The problem with netbooks is that they only fit in as secondary PCs. That might be fine for many enthusiasts, the added benefit of mobility is mitigated somewhat by the headaches of maintaining synchronized data and modest performance potential. Fortunately, that performance issue will be addressed in the weeks to come as AMD's 18 W Zacate and 9 W Ontario APUs start finding themselves in netbooks.
The size problem is never going to go away. You can't make a 10.1" screen bigger, and at 10.1", it's hard to change the fact that you're using a screen barely larger than a mousepad and a miniature-sized keyboard. The next best thing is an upgrade to a 12.1" screen, which offers some much-needed additional real estate.
All things considered, 12.1" is a great compromise, considering that it gives you about 44% more display space and provides the benefit of a full-sized keyboard. The downside is that you are still stuck with what many consider an underpowered form factor, particularly as it relates to multimedia.
When it comes to word processing and more general-purpose use, you should be fine. However, something as simple as 1080p H.264 playback brings the current crop of CULV notebooks to the edge of their performance ceilings. To top it off, you can't expect to play games on any current netbook. The CULV notebooks shown here don't fare much better, even if World of Warcraft can be dialed way down and made somewhat fluid. It's just unfortunate that we can't turn the settings any higher to enjoy what the game really should look like.

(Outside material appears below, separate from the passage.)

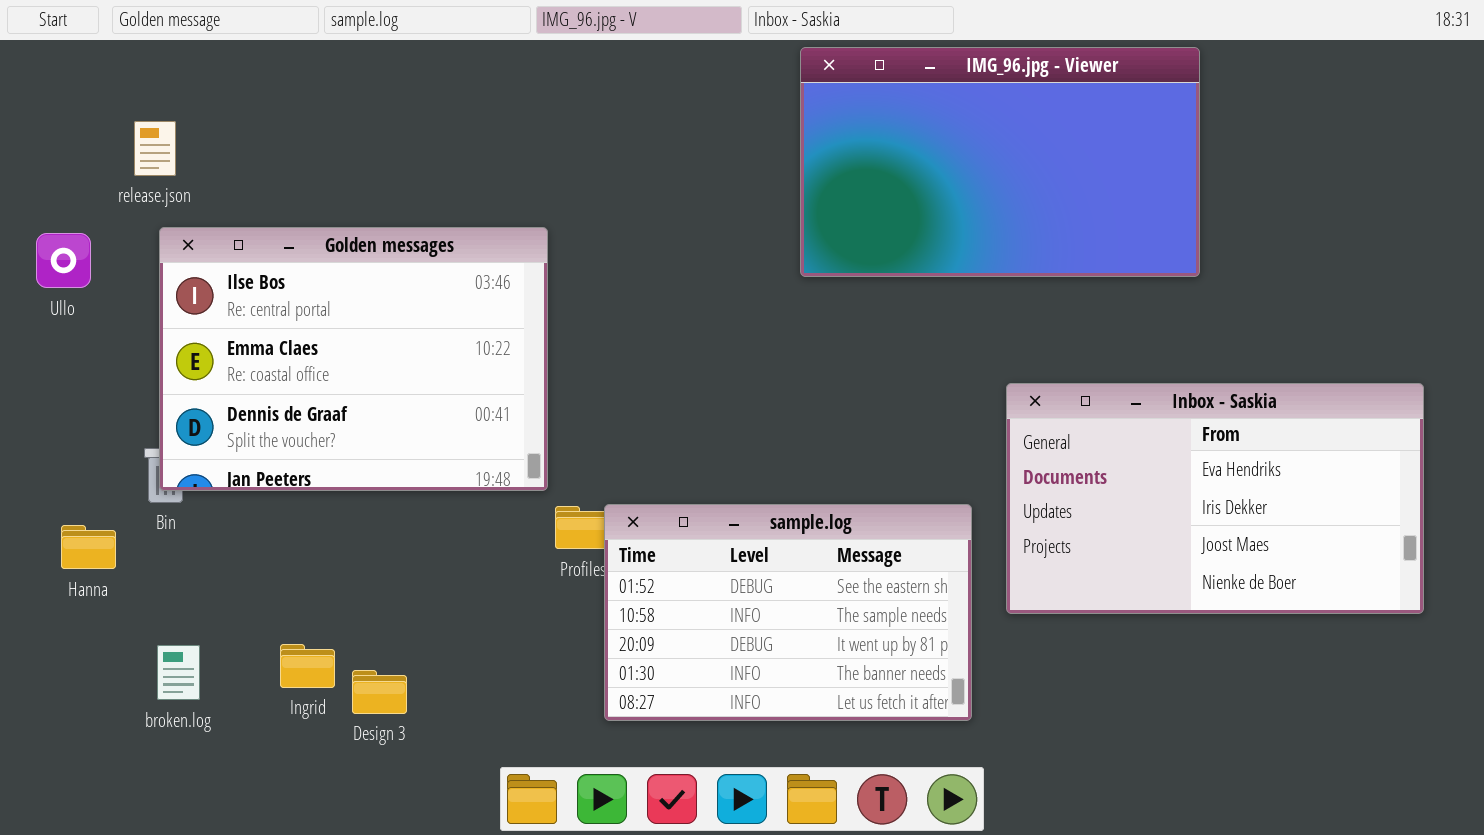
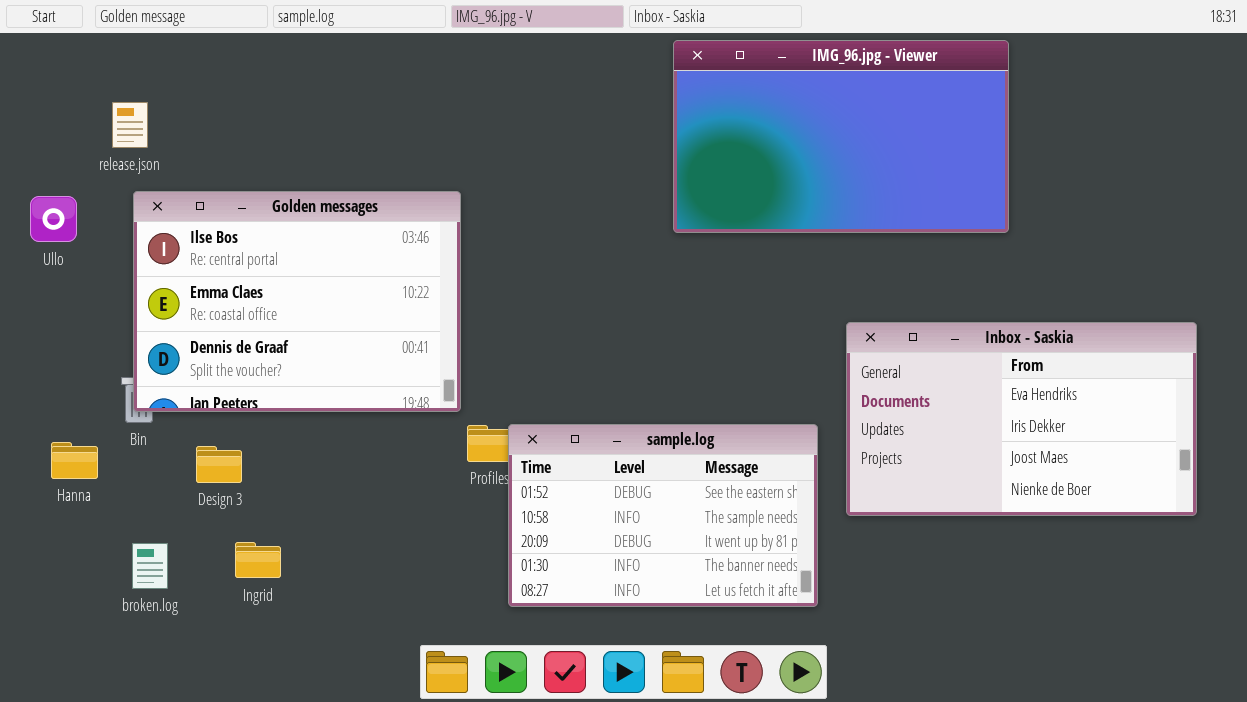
Design 3: [352,670,407,714] -> [196,446,242,483], moved

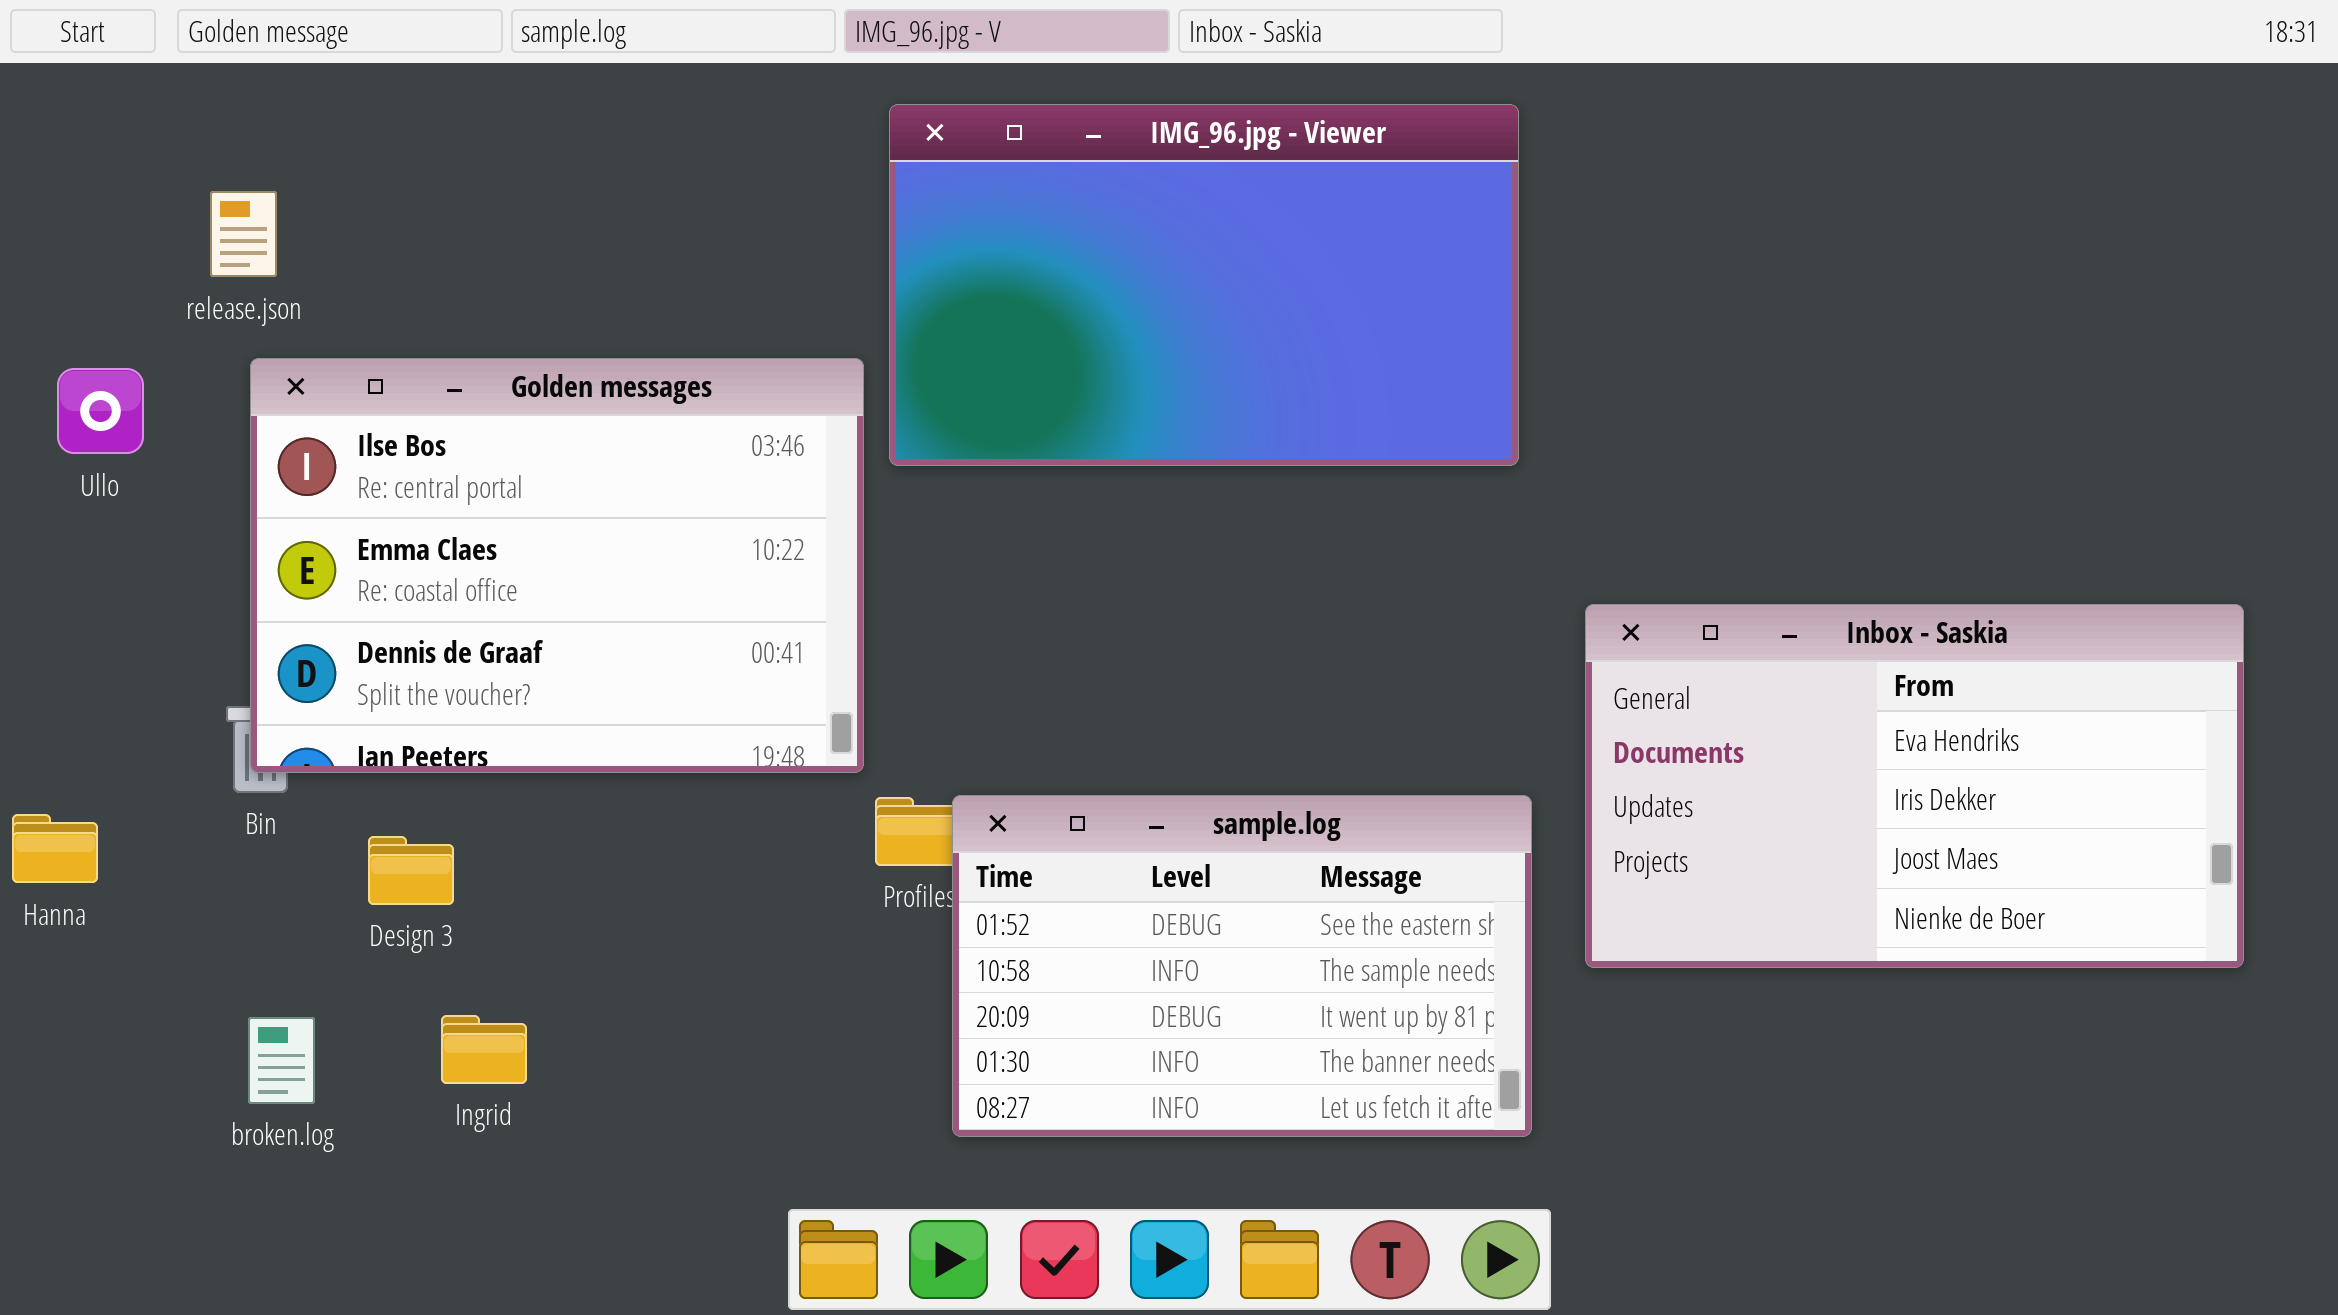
IMG_96.jpg - Viewer: [673,40,1009,233] -> [889,104,1519,466], moved
Hanna: [51,442,98,479] -> [12,814,98,883], moved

This isn't going to change until we get to see Brazos-based notebooks hit retail shelves.
We have been told by our system vendor contacts that we should see Intel Core 2-based CULV notebooks around at least until Q1'11. Asus currently has a small handful of CULV notebooks based the ultra-low-voltage Core 2 processors, such as the UL20A, UL30A, and UL80VT. The 10 W ULV Core 2 processors like the SU7300 offer significant power savings over the 25 W Penryn-based chips, which makes them ideal candidates for CULV notebooks. It is still possible to get a thin-and-light notebook with a Penryn-based Core 2 Duo, but the more powerful part comes with a higher price tag, as other components like denser batteries are also required. Priced at ~$590, CULV notebooks like the UL20A are still more attractive from a budget standpoint, even against some of the newer ultra-low-voltage Arrandale-based notebooks that run ~$699.
If you are shopping for a "single computer" that can make your life simpler, CULV notebooks are where it is at. However, we have a warning. We are potentially at the cusp of a horsepower breakthrough with Brazos. We've already seen how the platform behaves on the desktop, and it's actually competitive against Intel's ULV Celeron SU2300. The real difference is that it's massively less expensive. This should translate into some respectably-performing mobile systems at very attractive price points. They're not ready yet, but they should be soon.
If you can't wait, we recommend something along the lines of Asus' 1215N. The Ion 2 and Optimus technology combination is good for power consumption. And the Core 2-based ultra-low-voltage processor delivers quite a bit of performance given its power profile. As capable as AMD's Nile platform was, it still used more power than it should have in order to fit in well here. Our suspend benchmark shows that. Until Brazos hits the shelves in netbook/notebook form, Optimus/Ion 2 and Core 2 Duo CULVs are still a solid bet.